Domínguez assumed office as the 10th Secretary-General of the IMO on 1 January 2024 and released a New Year's Message to the shipping industry.

On 3 January 2024, in a speech to the United Nations Security Council, he condemned the Houthi attacks against international shipping in the Red Sea. On 10 January, he announced a new senior leadership at the IMO. On 22 January, Domínguez gave an opening address to the 10th Session of the IMO Sub-Committee on Ship Design and Construction (SDC), calling for the immediate release of the Galaxy Leader and its crew. In February 2024, he called for a de-escalation of tensions which was causing the ongoing attacks in the Red Sea and stated that the IMO were working to facilitate talks on maritime security between relevant parties.

In April 2024, at Singapore Maritime Week, Domínguez stated that the IMO was on track to reach its stated goals in reducing greenhouse emissions according to its planned timeline. In May 2024, at the 108th session of the Maritime Safety Committee (MSC 108), Domínguez opened the session and highlighted the ongoing attacks on shipping and the need to protect seafarers.

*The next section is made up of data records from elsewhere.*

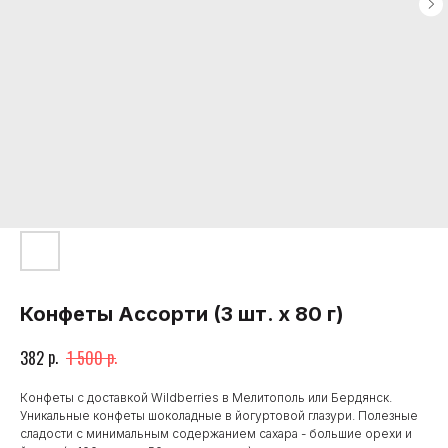
Конфеты Ассорти (3 шт. х 80 г)
р.
р.
382
1 500
Конфеты с доставкой Wildberries в Мелитополь или Бердянск.
Уникальные конфеты шоколадные в йогуртовой глазури. Полезные
сладости с минимальным содержанием сахара - большие орехи и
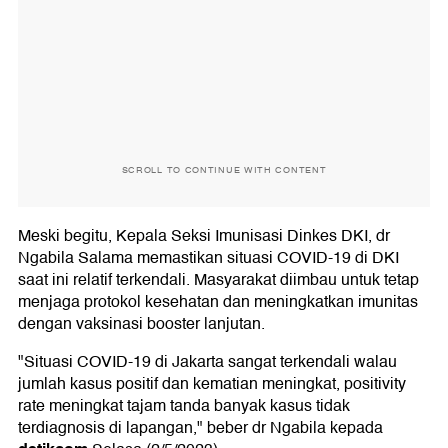
SCROLL TO CONTINUE WITH CONTENT
Meski begitu, Kepala Seksi Imunisasi Dinkes DKI, dr
Ngabila Salama memastikan situasi COVID-19 di DKI
saat ini relatif terkendali. Masyarakat diimbau untuk tetap
menjaga protokol kesehatan dan meningkatkan imunitas
dengan vaksinasi booster lanjutan.
"Situasi COVID-19 di Jakarta sangat terkendali walau
jumlah kasus positif dan kematian meningkat, positivity
rate meningkat tajam tanda banyak kasus tidak
terdiagnosis di lapangan," beber dr Ngabila kepada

In September 2024, he spoke at the launch of the DNV Maritime Forecast event at SMM Hamburg. He called on the maritime industry to maintain faith in the IMO as it continues to lead shipping towards requirements for decarbonisation and environmental protection. Also, in September 2024, he delivered the opening remarks of the 10th session of the IMO Sub-Committee on Carriage of Cargoes and Containers. He urged that ships not be targeted because of politics as conflict endangers the lives of seafarers, as well as threaten international food security.

==Personal life==
Domínguez enjoys playing tennis and watching horror movies. He states that living near the Panama Canal and the influences of his parents were key factors that encouraged him to seek challenges from a career in the maritime industry.